Bolsonaro sabota a ação do aparato de Estado que o país construiu. O Ministério
da Saúde é uma sombra do que foi, do que poderia ter sido nesta crise. A
demolição institucional continua sendo executada com crueldade.
O
presidente é pessoa de extrema perversidade. Mas um perverso com método. Ele
apostou, desde o início, que a melhor forma de se salvar é defender que a
economia deve continuar funcionando. Calculou que a imunidade coletiva chegaria
e nesse momento ele diria que estava certo desde o início. Então a raiva da
população ferida poderia ser dirigida contra os outros. Que outros? Todos.
Governadores, prefeitos, ministros do Supremo, adversários políticos,
jornalistas.

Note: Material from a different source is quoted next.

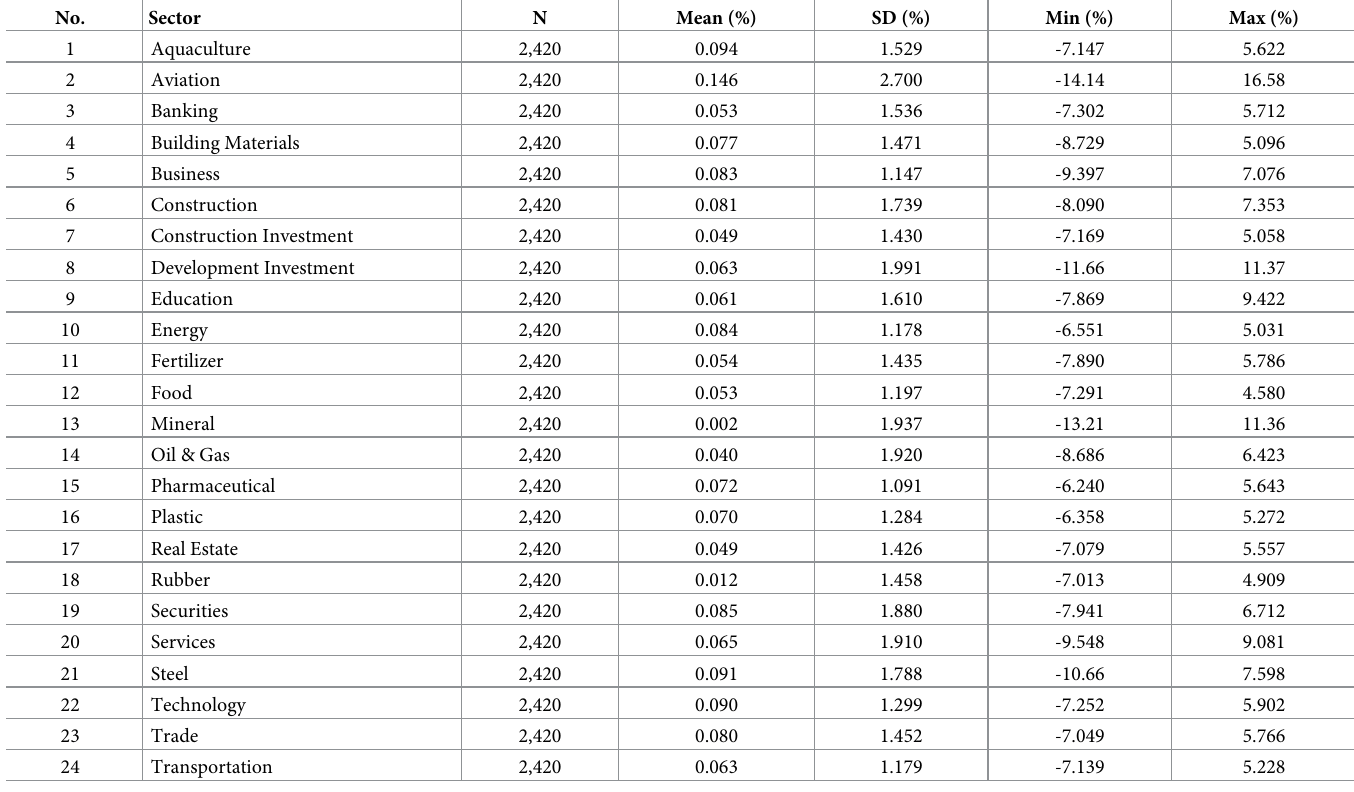
Table 2. Descriptive statistics of the daily return of 24 sectors in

Qual a variável de ajuste dessa equação? Os mortos. Podem ser
quantos forem até que se atinja a imunidade coletiva que, na sua visão, viria
da contaminação em massa. Bolsonaro certa vez comparou o coronavírus à chuva.
“Ela vai molhar 70% de vocês”. Bolsonaro está errado desde o início. A ciência
nos ensina que diante deste vírus mutante e mortal a imunidade coletiva só virá
com a vacinação em massa.
O presidente adotou conscientemente o caminho de nos levar para esta exposição máxima ao vírus porque desta forma se chegaria, na cabeça dele, ao fim da pandemia. O caminho está errado sob todos os pontos de vista: médico, científico, humano. Ele está nos levando para a morte. Qual é a palavra exata? Genocídio.